Otobüste bu konuyu öğrendiğim halde likya yolunda; ne seni yarı yolda bıraktım, ne de sana başka bir laf ettim. Sana güvenme konusunda hiç bir zaman tereddüt etmediğim halde seni yanlış değerlendirmemle itham ettin.
Zayıflık anında söylediğin konu yüzünden seni anlayamayan birisi yaptın.
Msndeki sohbetimizde benim nikah olayı üstünden karamizah yapıp bana iğneli laflar sokmaya çalışırken konu senin nikah olayına döndüğünde "boşver" deyip konuyu kapattın, ben kapatmayınca beni fırçaladın!
Karamizahlarının çok can yaktığını daha öncede söylemiştim. Yaktığın canın acılarını dinledin. İçimde bunlar varken birşey olmamış gibi davranamazdım. Kendime bunu yapamazdım. Söylenmemiş sözler, çelişkiler ve pişmanlıklar üstüne bir hayat yaşamak istemiyorum.Yaşamayacamda.
Bu son mailinde beni yine eşşeğin götüne soktun Karadeniz. Ama bu en kibar sokuşundu. İsteyince pek kibar oluyorsun!!!!
Sosyal bir insan gibi gözüksende özelde iletişime kapalı bir insansın.
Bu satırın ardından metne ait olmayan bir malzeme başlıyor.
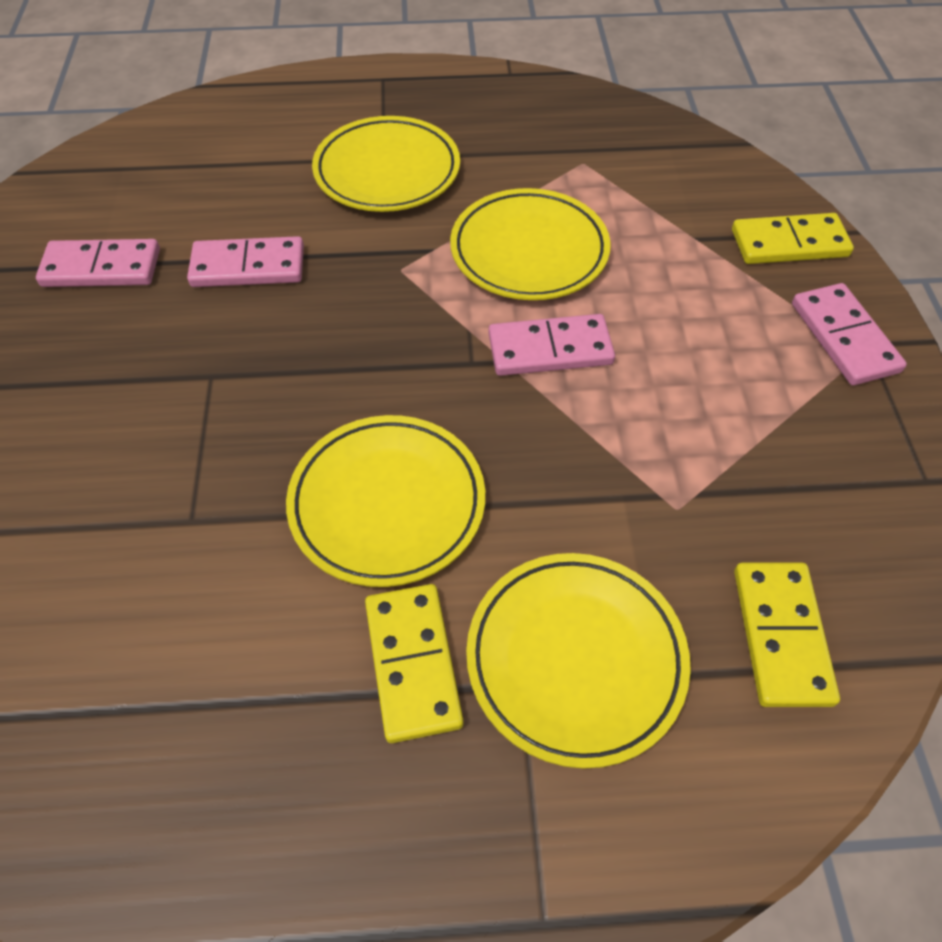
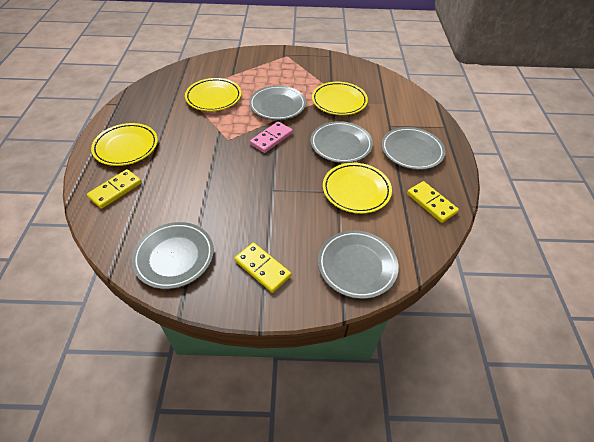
grey plate: none = 0 -> [132,222,214,289] [249,85,306,120] [310,121,373,163] [318,230,399,299] [381,127,445,170] = 5
pink domino: [36,239,160,287] [187,236,304,287] [488,314,615,376] [792,283,907,385] = 4 -> [250,121,293,153] = 1

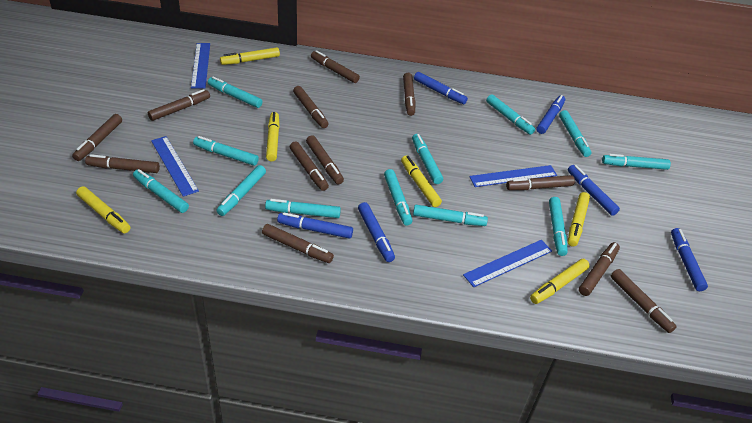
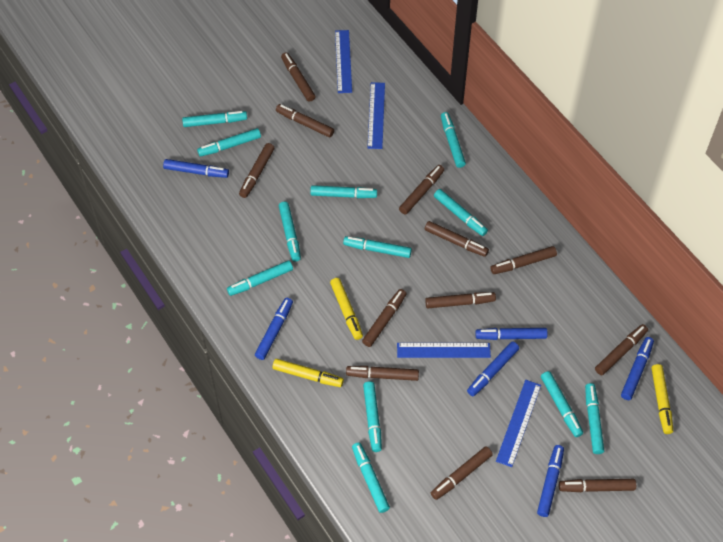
yellow marker: [76,186,130,233] [220,47,280,65] [266,112,280,162] [401,155,442,207] [530,259,590,304] [568,192,590,247] = 6 -> [272,359,344,387] [330,278,363,340] [651,364,673,434] = 3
Söylemek istediklerini ima ederek ve iğneli laflar ile söylüyorsun. Nikah olayı yüzünden de çevrene öfke duymaktan vazgeç. Sana kimse o imzayı zorla attırmadı. En başından beri bildiğin ve sezdiğin halde olayların kurbanı değil ortağı oldun. Hissettiğin bu öfke çevrene değil kendine. Bunuda kendine itiraf et. O zaman bu olayın üstesinden gelirsin. Unutmaya ve affetmeye çalışman boşuna. Ortada affedilmesi gereken kimse yok ki. (Bana anlattığın kadarı ile diyorum)
Bilmiyorum hissettiklerimi duygularımı anlatabiliyor muyum? Aynı dili kullanmasakta anlaşmaya çalışıyorum. Bu seferde olmazsa konuyu kapatalım ve bir daha asla açmayalım.
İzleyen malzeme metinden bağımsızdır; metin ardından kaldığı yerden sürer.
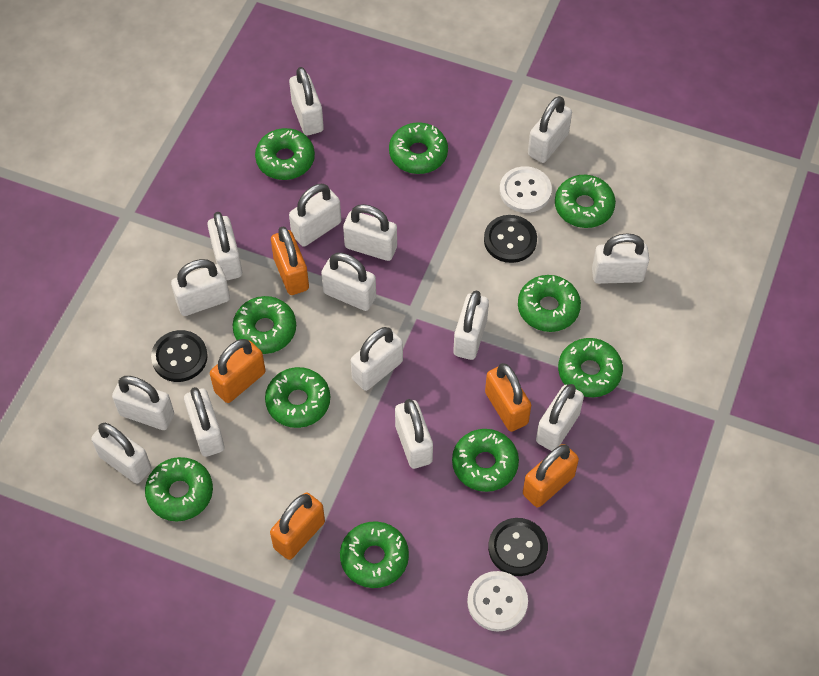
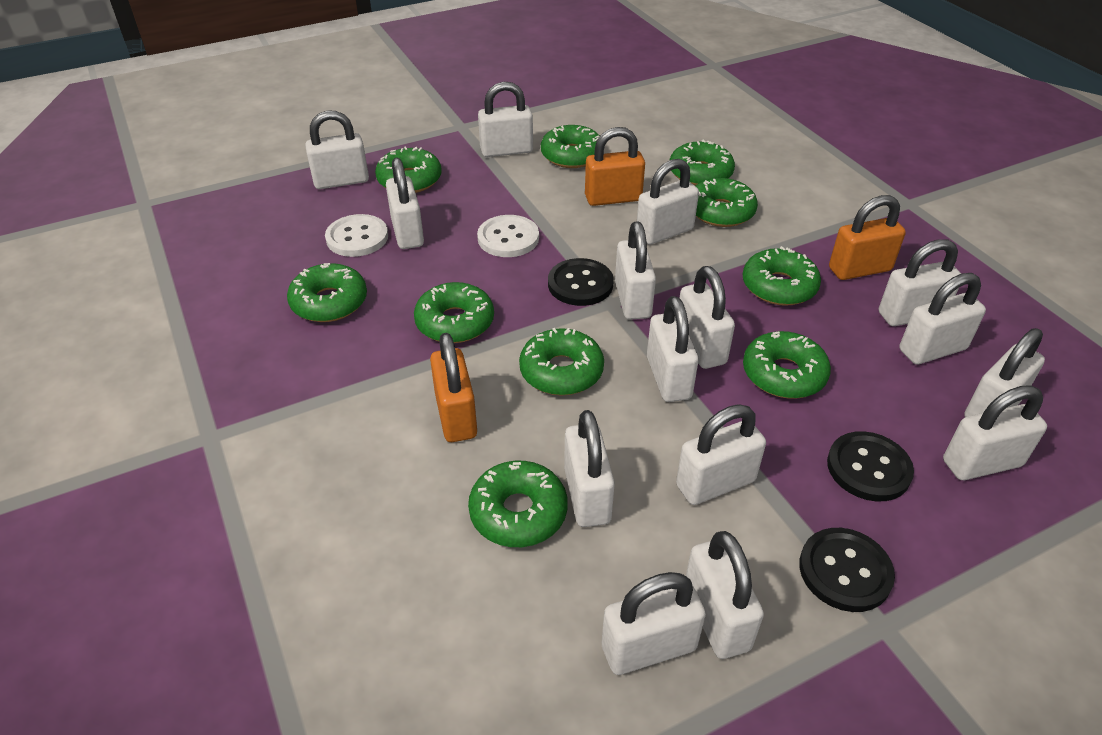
orange padlock: [210,339,266,403] [270,493,325,560] [271,226,309,295] [485,363,531,432] [523,444,579,507] = 5 -> [430,333,477,442] [585,127,645,206] [829,195,906,280] = 3

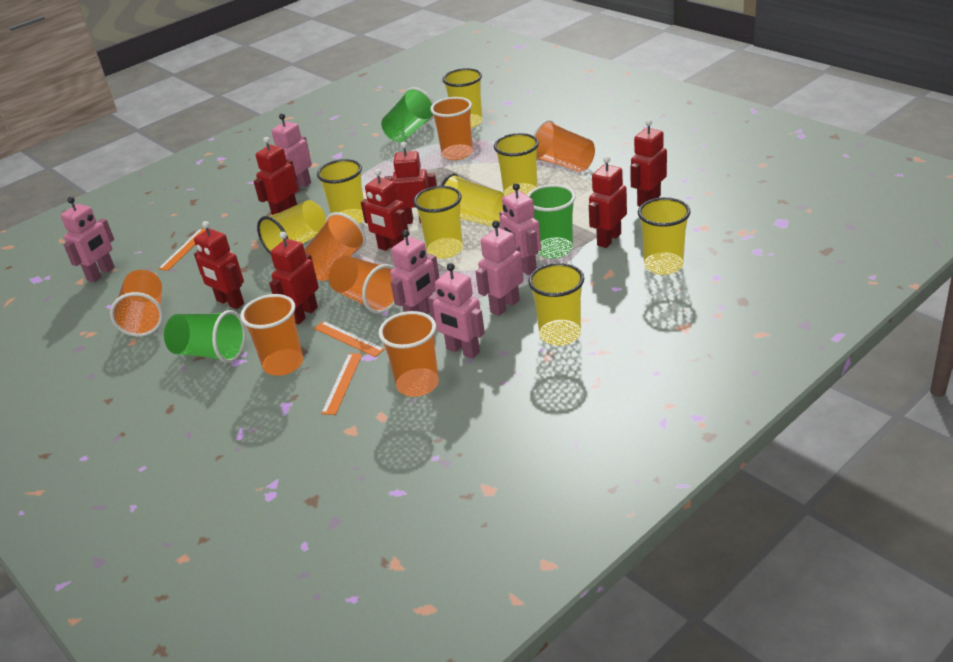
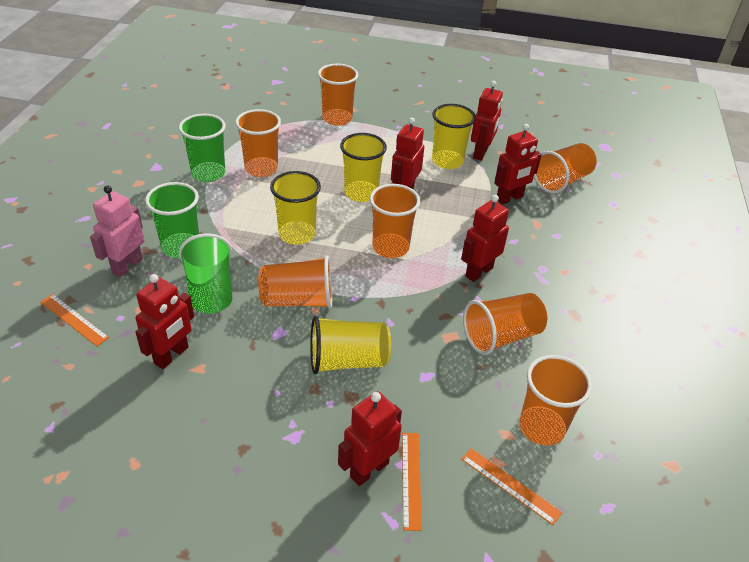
pink robot: [61,197,115,282] [272,114,312,194] [390,230,440,314] [428,263,485,359] [476,221,524,316] [499,183,541,275] = 6 -> [90,185,144,277] = 1
red robot: [194,221,244,309] [254,137,298,215] [269,232,319,325] [361,169,408,251] [384,142,437,224] [589,156,627,248] [630,119,667,207] = 7 -> [135,274,194,369] [338,391,402,486] [391,117,424,189] [461,195,509,282] [471,81,503,161] [494,124,542,205] = 6
yellow cup: [257,200,326,253] [317,159,364,224] [413,186,463,259] [441,173,504,226] [443,68,482,128] [494,133,539,196] [528,263,584,346] [638,197,691,275] = 8 -> [270,171,321,245] [311,316,391,374] [340,133,387,202] [432,104,476,169] = 4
Bloğum konusunda kararlıyım... Senin hayatın konusunda birşey bilmiyorken, benim hayatım konusunda herşeyi bilip yorum yapabilmen hoşuma gitmiyor. Eşitlik ilkeme ters...
---------------------------------------------------------------------------------------------------------------------
Karadeniz:
Karadeniz:
Kimseye öfke duymuyorum zaten. Ben o olayı çoktan geçmişe gömdüm gitti.Özel iletişime kapalı olmamanın ne kadar iyi birşey olduğunu son mailinde daha iyi anladım. Artık bu konuda daha titiz olacağım. Blog zaten önemli değil. Sadece bana niçin yasakladığını daha net anlamak için ısrar etmiştim. Sanıyorum anladım. Şimdilik iyi akşamlar.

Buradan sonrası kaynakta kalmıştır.